О революционности комедий Бомарше, о революционности Фигаро до сих пор не существует единого мнения. С одной стороны, до нас дошли высказывания современников писателя, знавших толк в этом вопросе. «Если быть последовательным, то, допустив постановку этой пьесы, нужно разрушить Бастилию», — заявляет взбешённый Людовик XVI, прослушав знаменитый монолог Фигаро; «Фигаро покончил с аристократией», — подтверждает в разгар борьбы трибун революции Дантон; «Женитьба Фигаро» — это «революция уже в действии», — оценивает комедию Наполеон, озирая прошлое с острова Святой Елены.

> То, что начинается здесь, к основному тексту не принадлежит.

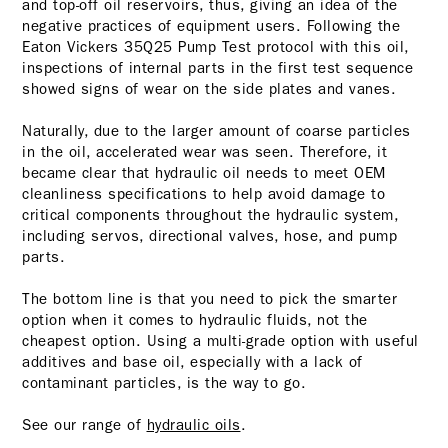
and top-off oil reservoirs, thus, giving an idea of the
negative practices of equipment users. Following the
Eaton Vickers 35Q25 Pump Test protocol with this oil,
inspections of internal parts in the first test sequence
showed signs of wear on the side plates and vanes.
Naturally, due to the larger amount of coarse particles
in the oil, accelerated wear was seen. Therefore, it
became clear that hydraulic oil needs to meet OEM
cleanliness specifications to help avoid damage to
critical components throughout the hydraulic system,
including servos, directional valves, hose, and pump
parts.
The bottom line is that you need to pick the smarter
option when it comes to hydraulic fluids, not the
cheapest option. Using a multi-grade option with useful
additives and base oil, especially with a lack of
contaminant particles, is the way to go.
See our range of
hydraulic oils
.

С другой стороны, позднейшие французские исследователи, утверждая, что комедии Бомарше ни на что не посягали, ссылаются на факты, казалось бы достаточно весомые. Создатель Фигаро, говорят они, сам был финансовый воротила, миллионщик (в 1785 г. состояние его превысило два миллиона ливров), королевский агент, нувориш, приобретший дворянство. Ему было совсем не плохо при старом режиме, и он ничуть не стремился к его ниспровержению. Да и кто, как не аристократы, помогли Бомарше добиться постановки «Женитьбы Фигаро», кто, как не они, бешено аплодировали дерзостям весёлого слуги, от души смеясь его победе над знатным противником? И разве в представлении народа создатель Фигаро не был плоть от плоти старого режима? Не потому ли в годы революции зрители утратили интерес к его комедиям?

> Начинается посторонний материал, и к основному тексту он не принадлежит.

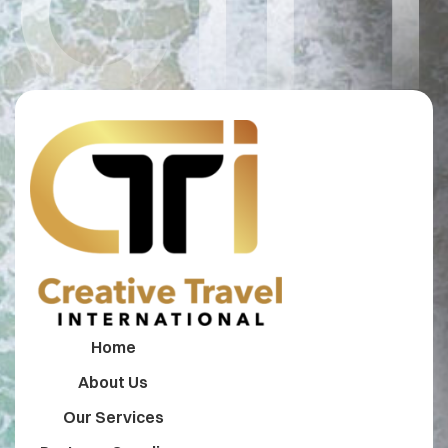
CTI 
Home
About Us
Our Services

Филипп ван Тигем, автор одной из последних работ о Бомарше, утверждает, что аристократы встретили «Безумный день» горячим одобрением, поскольку понимали, что «автор забавляется и отнюдь не стремится лишить их дворянских привилегий», что «классовый дух ему совершенно чужд». «Фигаро изображает из себя ниспровергателя, но, в сущности, это человек порядка, — пишет другой французский исследователь Бомарше, Роже Помо, — он не поведёт восставших крестьян на Агуас Фрескас. Хотя без всяких угрызений совести купит замок за бесценок».